> [Excerpted text]
******
When Kelvin Cochran was approached in mid-2009 by President Barack Obama to become the U.S. fire administrator, he made three phone calls.

Atlanta was in the midst of a mayoral election and Mayor Shirley Franklin, who had hired him as the chief of the Department of Fire Rescue, was vacating the office. As an appointed official, that left him in limbo.

So he called Kasim Reed, Lisa Borders and Mary Norwood, the three top candidates for mayor, and asked for his job.

Borders and Norwood, he said, weren't thinking that far ahead, but encouraged him to go to Washington.

He played phone tag with Reed. "When I got the call from Washington, I was six months away from being unemployed. I was bold enough to call the three front-runners to see if I could have a place in their administration," Cochran said from his Washington office. "But, unfortunately, I was unable to achieve three out of three yeses."

So, after only 20 months on the job as the Atlanta chief, he went to Washington.

Ten months later, Reed returned Cochran's phone call and named him fire chief.

"It has been a tremendous honor to serve as President Obama's fire chief and America's fire chief, but my career calling is to be Atlanta's fire chief," said Cochran, 50. "I am returning to something I did not want to leave in the first place. I have a chance to finish what I started."

Union chief Jim Daws said that during the process of finding a new chief, there was a misguided perception among some of the department's rank and file that Cochran left them after they bought into his program.

"But what is widely misunderstood is that when he left, he did not have a job offer from Atlanta. He did have one job on the table, the best job in the country," said Daws, president of the Atlanta Professional Fire Fighters Association.

Helping to ease the transition back is Joel Baker, who took over as interim chief when Cochran left for Washington. Baker and Brenda Nishiyama Willis, who manages the department's airport field commands and operations, were the other two finalists for the job.
******
> [Assigned task]
List the three top mayoral candidates named in the article about Atlanta's fire chief. You won't need the data that comes after this article to do the work.

> [Information shown]
******
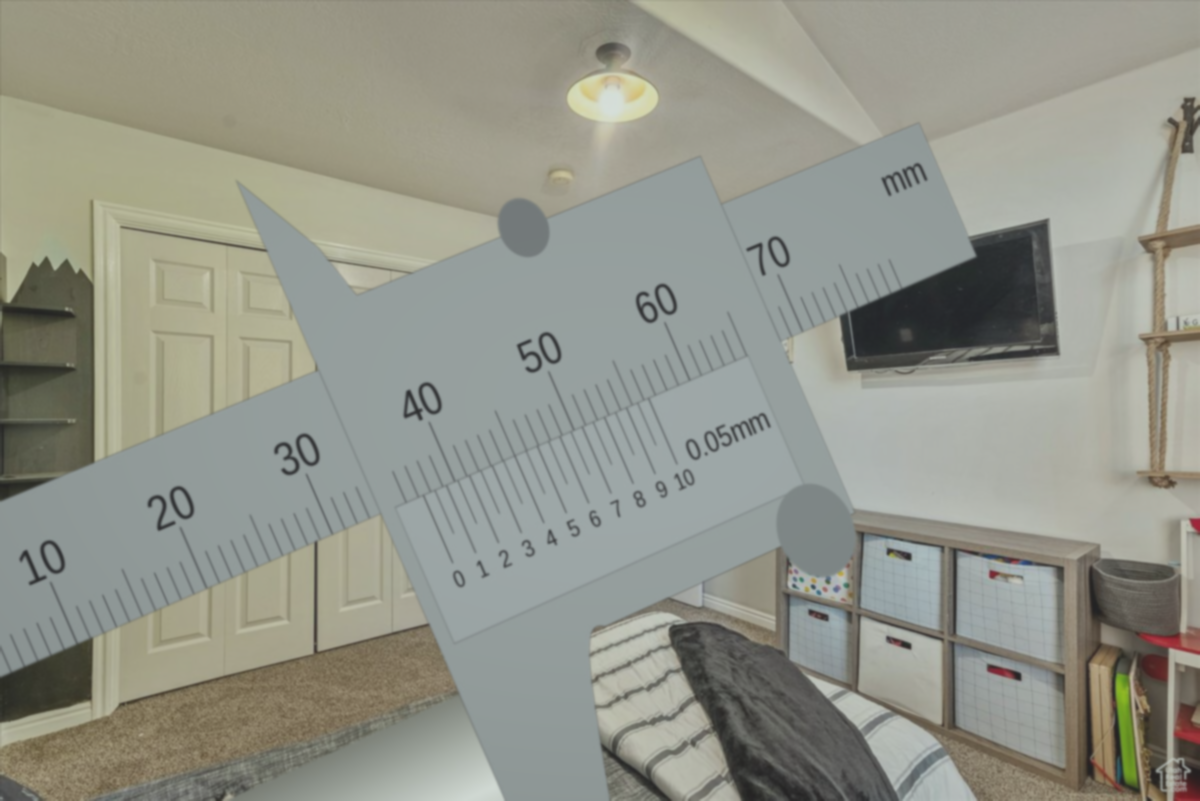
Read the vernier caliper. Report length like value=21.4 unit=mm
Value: value=37.4 unit=mm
******
> [Response for this exercise]
Kasim Reed, Lisa Borders, Mary Norwood